There was one long-term AbioCor survivor out of hospital. Problems with this device have included its large size, its weight, a high incidence of thromboembolism, limited durability, and extremely high negative pressures in the atria (−40 mm Hg). These negative pressures have caused air embolism at the time of implantation and led to a new abnormal physiology called atrial suck-down, in which the walls of the atria are literally sucked into the atrioventricular (AV) valves, causing obstruction and embolism. The device is approved for humanitarian use by the FDA, but there have been no implants since 2004.9
The current console is large and mobile within a medical facility. The console, of which there are only 38 in the world, is made up of two pneumatic drives, transport batteries, air tanks, and an alarm and monitoring system. Once the beat rate, “percent systole” (percentage of the cardiac cycle occupied by systole), left and right driving pressures, and vacuum are set manually, it is rare to need to change them. Each artificial ventricle primary driver is set for full ejection of blood. To achieve full ejection, the right ventricle is set to 30 mm Hg greater than the pulmonary artery pressure, and the systemic drive pressure is set to 60 mm Hg higher than the systemic pressure. The console controls are set to fill the ventricles to approximately 50 to 60 mL per beat. This allows the possibility of an increased venous return of 10 to 20 mL (total of 70 mL) in circumstances such as exercise with increased venous return and consequent increase in stroke volume and cardiac output.
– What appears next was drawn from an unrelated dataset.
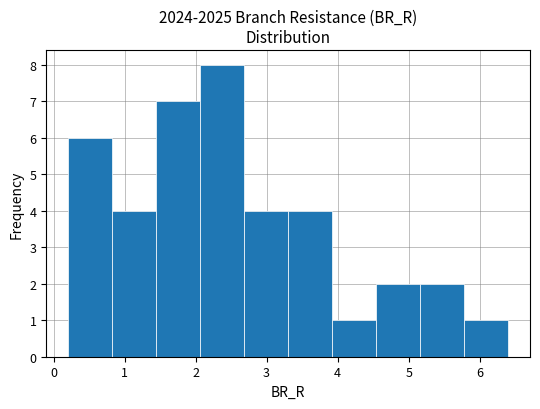

What is the height of the bar covering 3.9 to 4.5 on the x-axis? Neither the bar edges nor the heights are printed on the chart, so give them approximately, as read against the axes.

1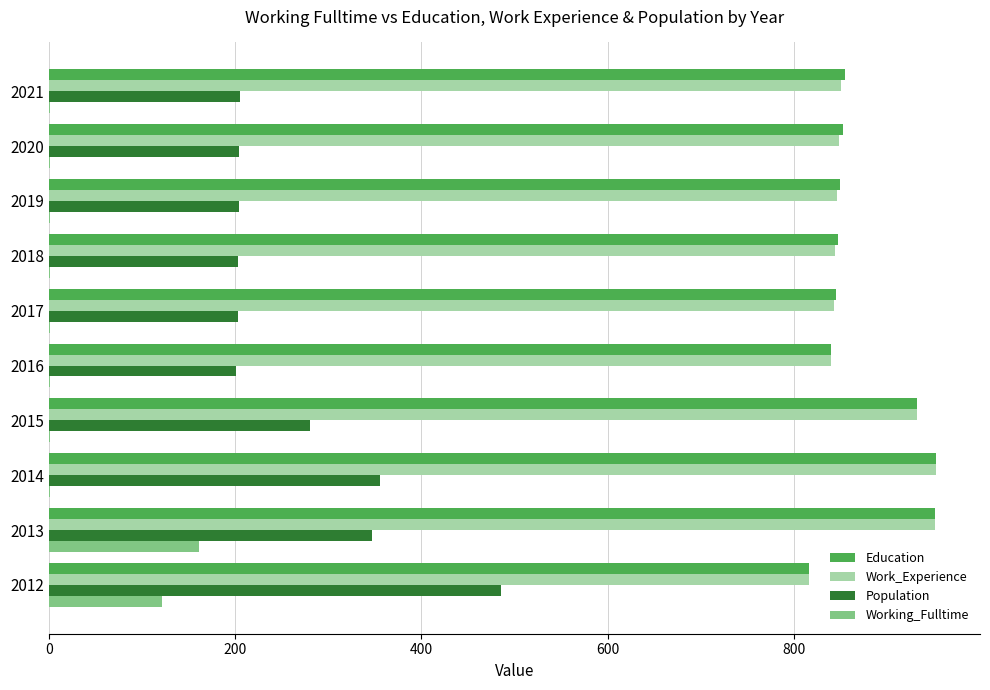

What is the sum of all Population values?

2688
Thus, the artificial heart, like the native heart, follows the Starling principle (Fig. 98-2).
Two new and much smaller portable consoles exist: the Companion I and Freedom (Fig. 98-3). The Companion I weighs 40 pounds and can be pulled like a suitcase on a modular caddie. It can also be plugged into a hospital console with a bigger screen and a more stable outer structure. The Companion I will also drive biventricular assist devices (BiVADs), univentricular VADs, and an intra-aortic balloon pump. It is scheduled for comparative studies with the large console starting in the third quarter of 2009. The plan is to completely replace all large consoles with the Companion I and to have hundreds of these consoles available worldwide by 2010. The Freedom is the size of a coffee tin and weighs 4 pounds. It contains two drivers, one for continuous use and one for backup. Clinical testing for this very portable driver is scheduled for 2009.
Figure 98–3 CardioWest drivers showing from left to right: the current driver, the Companion I, and the Freedom.